> [REQUIREMENT] Your answer should be the lines below from the one with "1: (139, 223, 1.20)" to the one with "19: (265, 68, 1.04)", both included, given again exactly and with nothing added.

> [SUPPLIED INFORMATION]
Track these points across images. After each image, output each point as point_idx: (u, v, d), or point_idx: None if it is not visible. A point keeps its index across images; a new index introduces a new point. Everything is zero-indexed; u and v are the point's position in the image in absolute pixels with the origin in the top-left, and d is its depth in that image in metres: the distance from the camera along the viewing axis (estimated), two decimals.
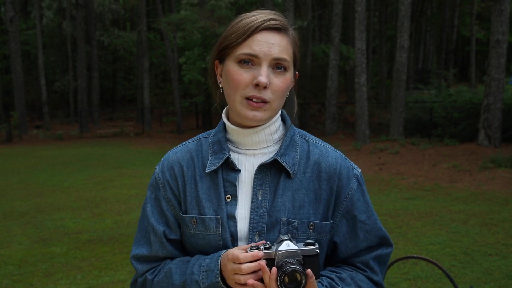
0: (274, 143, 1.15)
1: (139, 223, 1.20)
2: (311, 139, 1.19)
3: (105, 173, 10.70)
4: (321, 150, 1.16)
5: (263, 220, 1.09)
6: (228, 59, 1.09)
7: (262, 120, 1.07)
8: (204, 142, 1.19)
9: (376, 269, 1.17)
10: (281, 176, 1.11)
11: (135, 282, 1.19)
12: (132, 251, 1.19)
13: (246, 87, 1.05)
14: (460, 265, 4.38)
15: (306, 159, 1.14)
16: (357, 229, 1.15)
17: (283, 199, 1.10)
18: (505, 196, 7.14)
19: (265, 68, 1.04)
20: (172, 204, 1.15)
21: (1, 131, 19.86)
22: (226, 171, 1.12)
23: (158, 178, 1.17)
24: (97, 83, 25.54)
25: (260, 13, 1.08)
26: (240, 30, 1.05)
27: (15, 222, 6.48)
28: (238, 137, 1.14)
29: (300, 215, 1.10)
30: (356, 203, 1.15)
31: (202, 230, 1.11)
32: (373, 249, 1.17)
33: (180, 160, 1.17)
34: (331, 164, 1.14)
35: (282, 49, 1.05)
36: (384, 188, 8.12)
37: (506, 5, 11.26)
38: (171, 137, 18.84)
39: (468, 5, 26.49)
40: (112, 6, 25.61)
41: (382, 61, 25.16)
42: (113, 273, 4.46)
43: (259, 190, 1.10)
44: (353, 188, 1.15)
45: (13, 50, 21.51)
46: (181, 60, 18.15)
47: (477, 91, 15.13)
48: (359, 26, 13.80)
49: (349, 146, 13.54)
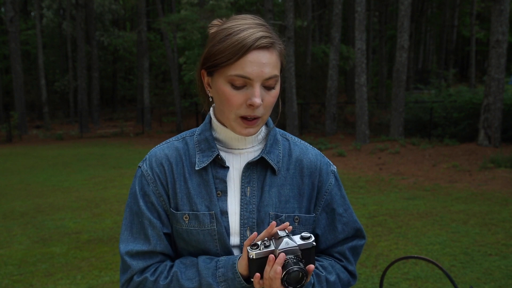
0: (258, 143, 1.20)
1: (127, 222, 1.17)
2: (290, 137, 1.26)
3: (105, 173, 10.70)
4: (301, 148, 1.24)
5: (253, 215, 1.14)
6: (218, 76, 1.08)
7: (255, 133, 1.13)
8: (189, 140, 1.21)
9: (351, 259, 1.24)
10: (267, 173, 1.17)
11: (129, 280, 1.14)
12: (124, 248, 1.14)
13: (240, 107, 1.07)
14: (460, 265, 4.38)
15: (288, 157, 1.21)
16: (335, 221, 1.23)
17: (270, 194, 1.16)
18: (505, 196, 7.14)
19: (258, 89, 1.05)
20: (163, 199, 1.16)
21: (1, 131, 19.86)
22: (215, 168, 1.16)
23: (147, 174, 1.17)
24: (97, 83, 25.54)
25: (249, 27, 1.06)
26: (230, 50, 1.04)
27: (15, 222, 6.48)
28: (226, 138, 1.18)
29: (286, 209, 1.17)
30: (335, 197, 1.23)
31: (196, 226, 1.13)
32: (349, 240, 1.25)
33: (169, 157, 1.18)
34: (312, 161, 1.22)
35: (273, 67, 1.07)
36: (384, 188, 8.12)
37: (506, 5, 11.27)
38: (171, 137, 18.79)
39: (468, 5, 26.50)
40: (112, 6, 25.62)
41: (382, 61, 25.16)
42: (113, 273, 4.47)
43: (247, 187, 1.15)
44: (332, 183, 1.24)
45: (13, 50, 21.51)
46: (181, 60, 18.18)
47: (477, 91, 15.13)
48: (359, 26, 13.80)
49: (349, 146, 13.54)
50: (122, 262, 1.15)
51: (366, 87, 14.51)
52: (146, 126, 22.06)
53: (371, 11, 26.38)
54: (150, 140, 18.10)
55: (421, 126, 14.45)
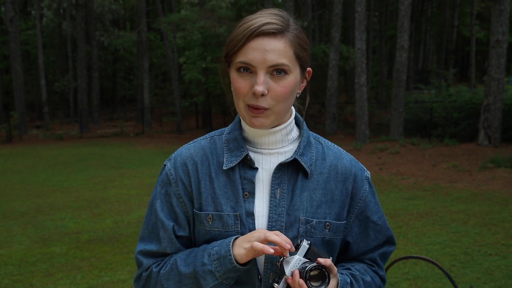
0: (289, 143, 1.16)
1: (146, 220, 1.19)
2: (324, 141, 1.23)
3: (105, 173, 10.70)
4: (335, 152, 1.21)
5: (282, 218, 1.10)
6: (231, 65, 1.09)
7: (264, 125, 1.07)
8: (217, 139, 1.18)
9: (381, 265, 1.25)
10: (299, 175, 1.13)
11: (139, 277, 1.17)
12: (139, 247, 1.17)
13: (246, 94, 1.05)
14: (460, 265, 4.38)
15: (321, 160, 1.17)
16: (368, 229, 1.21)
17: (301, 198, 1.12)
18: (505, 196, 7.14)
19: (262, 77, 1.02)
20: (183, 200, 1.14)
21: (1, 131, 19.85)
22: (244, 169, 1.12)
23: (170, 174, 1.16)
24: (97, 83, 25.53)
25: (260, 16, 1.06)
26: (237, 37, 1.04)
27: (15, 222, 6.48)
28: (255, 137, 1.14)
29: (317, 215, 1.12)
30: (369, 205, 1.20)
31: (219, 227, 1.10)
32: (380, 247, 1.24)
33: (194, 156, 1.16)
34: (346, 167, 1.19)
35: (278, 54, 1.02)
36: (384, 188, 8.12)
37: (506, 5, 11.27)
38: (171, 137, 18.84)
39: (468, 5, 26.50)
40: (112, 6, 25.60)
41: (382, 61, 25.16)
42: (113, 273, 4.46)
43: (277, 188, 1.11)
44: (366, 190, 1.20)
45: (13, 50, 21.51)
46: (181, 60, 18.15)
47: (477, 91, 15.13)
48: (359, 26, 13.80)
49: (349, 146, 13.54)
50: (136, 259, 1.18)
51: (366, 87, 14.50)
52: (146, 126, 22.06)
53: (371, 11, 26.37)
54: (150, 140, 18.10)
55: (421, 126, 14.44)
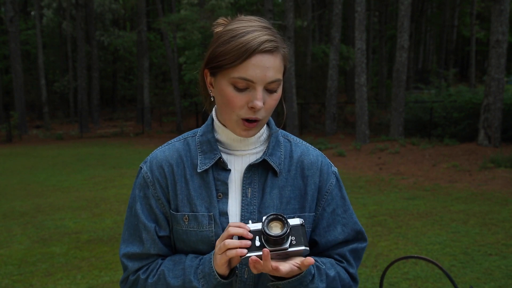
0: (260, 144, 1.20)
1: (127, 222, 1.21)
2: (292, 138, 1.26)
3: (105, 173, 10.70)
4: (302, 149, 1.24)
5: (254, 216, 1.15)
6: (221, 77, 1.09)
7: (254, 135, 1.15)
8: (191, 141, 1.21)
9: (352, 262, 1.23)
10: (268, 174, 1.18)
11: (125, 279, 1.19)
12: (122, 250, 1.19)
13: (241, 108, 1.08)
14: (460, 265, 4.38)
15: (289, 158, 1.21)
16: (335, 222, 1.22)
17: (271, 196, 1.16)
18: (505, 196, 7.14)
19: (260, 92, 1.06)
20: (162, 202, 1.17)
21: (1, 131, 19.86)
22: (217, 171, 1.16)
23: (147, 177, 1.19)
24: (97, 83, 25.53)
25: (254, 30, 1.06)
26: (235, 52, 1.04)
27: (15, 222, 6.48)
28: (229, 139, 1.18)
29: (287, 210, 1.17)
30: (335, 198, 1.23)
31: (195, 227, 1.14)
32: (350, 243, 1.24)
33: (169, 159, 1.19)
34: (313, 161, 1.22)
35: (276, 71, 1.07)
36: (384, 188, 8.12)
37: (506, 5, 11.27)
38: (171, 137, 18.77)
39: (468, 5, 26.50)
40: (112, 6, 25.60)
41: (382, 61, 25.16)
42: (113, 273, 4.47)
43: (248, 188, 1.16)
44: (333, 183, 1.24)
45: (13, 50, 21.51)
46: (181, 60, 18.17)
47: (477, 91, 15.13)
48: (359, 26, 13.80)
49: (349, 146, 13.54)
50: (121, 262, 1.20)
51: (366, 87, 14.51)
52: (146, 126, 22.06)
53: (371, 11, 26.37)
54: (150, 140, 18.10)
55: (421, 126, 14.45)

> [ANSWER]
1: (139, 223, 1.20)
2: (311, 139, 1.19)
3: (105, 173, 10.70)
4: (321, 150, 1.16)
5: (263, 220, 1.09)
6: (228, 59, 1.09)
7: (262, 120, 1.07)
8: (204, 142, 1.19)
9: (376, 269, 1.17)
10: (281, 176, 1.11)
11: (135, 282, 1.19)
12: (132, 251, 1.19)
13: (246, 87, 1.05)
14: (460, 265, 4.38)
15: (306, 159, 1.14)
16: (357, 229, 1.15)
17: (283, 199, 1.10)
18: (505, 196, 7.14)
19: (265, 68, 1.04)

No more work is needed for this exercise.